Schizophrenia is connected with anatomical and functional abnormalities in the cortex, as well as changes in the connections between different cortical regions. Recent developments in neuroimaging technology have provided an unprecedented view into the origins, sources, and developmental trajectory of these changes. Scientists have uncovered new correlations between a breakdown in brain cell formation and the likelihood of schizophrenia and other psychiatric diseases.
Cardiff University researchers have uncovered new linkages between a breakdown in brain cell formation and the likelihood of schizophrenia and other psychiatric diseases. Although genetic risk factors are known to impair brain development in a number of these illnesses, little is known about which components of this process are impacted.
This is the first time that genetic disruption of particular cell processes critical to brain development has been related to disease risk across a wide range of psychiatric diseases. The findings were published in the journal Nature Communications.
The study was co-led by Dr Andrew Pocklington of Cardiff University’s Division of Psychological Medicine and Clinical Neurosciences and Dr. Eunju Jenny Shin of Cardiff University’s Neuroscience and Mental Health Research Institute, who is currently at Keele University.
In vitro investigations showed that when activation of these sets is disrupted, the shape, mobility, and electrical activity of growing brain cells is altered, correlating changes in these qualities to disease
Dr. Eunju Jenny Shin
Dr. Pocklington stated: “Genetic variables have a substantial influence in determining a person’s likelihood of acquiring psychiatric problems. Discovering the molecular mechanisms influenced by these genetic risk factors is a significant step toward understanding disease etiology.”

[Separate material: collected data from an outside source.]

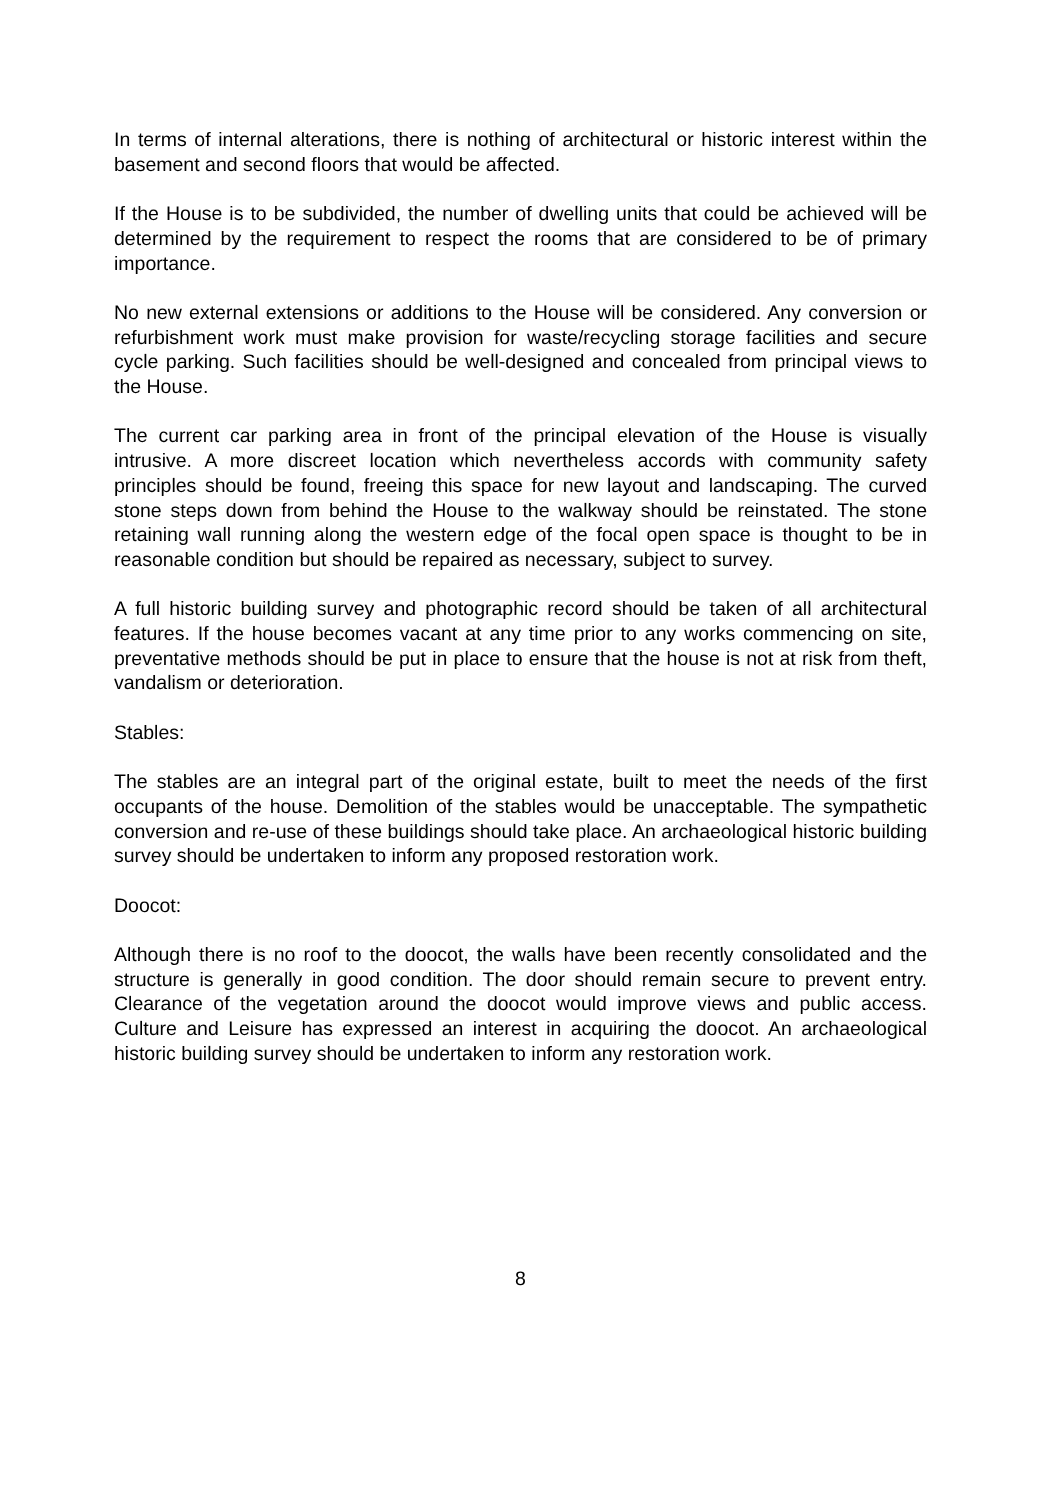In terms of internal alterations, there is nothing of architectural or historic interest within the basement and second floors that would be affected.
If the House is to be subdivided, the number of dwelling units that could be achieved will be determined by the requirement to respect the rooms that are considered to be of primary importance.
No new external extensions or additions to the House will be considered. Any conversion or refurbishment work must make provision for waste/recycling storage facilities and secure cycle parking. Such facilities should be well-designed and concealed from principal views to the House.
The current car parking area in front of the principal elevation of the House is visually intrusive. A more discreet location which nevertheless accords with community safety principles should be found, freeing this space for new layout and landscaping. The curved stone steps down from behind the House to the walkway should be reinstated. The stone retaining wall running along the western edge of the focal open space is thought to be in reasonable condition but should be repaired as necessary, subject to survey.
A full historic building survey and photographic record should be taken of all architectural features. If the house becomes vacant at any time prior to any works commencing on site, preventative methods should be put in place to ensure that the house is not at risk from theft, vandalism or deterioration.
Stables:
The stables are an integral part of the original estate, built to meet the needs of the first occupants of the house. Demolition of the stables would be unacceptable. The sympathetic conversion and re-use of these buildings should take place. An archaeological historic building survey should be undertaken to inform any proposed restoration work.
Doocot:
Although there is no roof to the doocot, the walls have been recently consolidated and the structure is generally in good condition. The door should remain secure to prevent entry. Clearance of the vegetation around the doocot would improve views and public access. Culture and Leisure has expressed an interest in acquiring the doocot. An archaeological historic building survey should be undertaken to inform any restoration work.
8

Dr. Shin stated, “We concentrated on brain cell development to properly grasp the underlying causes of psychiatric diseases. The insights gathered through this approach may eventually assist drive the development of novel therapeutics or explain why some people respond to some treatments but not others.”
The researchers used human pluripotent stem cells to study the birth and early development of human brain cells, a process known as neurogenesis.
They discovered numerous groups of genes that are activated during neurogenesis, both in vitro and in the human embryonic brain, with each set appearing to perform a separate functional role. The researchers discovered that these sets contained a significant concentration of genetic risk factors for schizophrenia and other psychiatric diseases.
“In vitro investigations showed that when activation of these sets is disrupted, the shape, mobility, and electrical activity of growing brain cells is altered, correlating changes in these qualities to disease,” Dr Shin explained.
Disorders associated with disruption of these genes included both early-onset conditions (developmental delay, autism, and ADHD) and, more surprisingly, later-onset conditions (bipolar disorder, major depression), in which disruption of early brain development is not generally thought to play a large role.
This begs the question of whether any of these genes, which are activated long before birth, remain active later in life and contribute to mature brain function, where they may be therapeutically addressed.
“Previous research have indicated that genes active in mature brain cells are enriched for common genetic variations related to schizophrenia,” Dr. Pocklington added. Much of the enrichment was captured by early developmental gene sets, which appear to have a higher load of common genetic risk factors.
“This shows that some biological pathways activated in the early prenatal brain may stay active in later life, with genetic variation in these pathways contributing to disease by interfering with both development and mature brain function.”
More research is needed to identify the complete range of developmental processes disrupted in various psychiatric diseases and investigate their long-term repercussions on the brain. “While much remains to be discovered,” Dr. Shin stated, “our findings provide vital insight into the developmental roots of psychiatric illnesses such as schizophrenia.”
Schizophrenia frequently manifests itself after puberty. The majority of persons are diagnosed during their late teens and early thirties. Men and women are both equally likely to get this brain condition, but men are somewhat more likely to develop it. Men are typically diagnosed in their late teens to early twenties. Women are more likely to be diagnosed in their late twenties to early thirties. Schizophrenia is rarely diagnosed before the age of 12 or after the age of 40.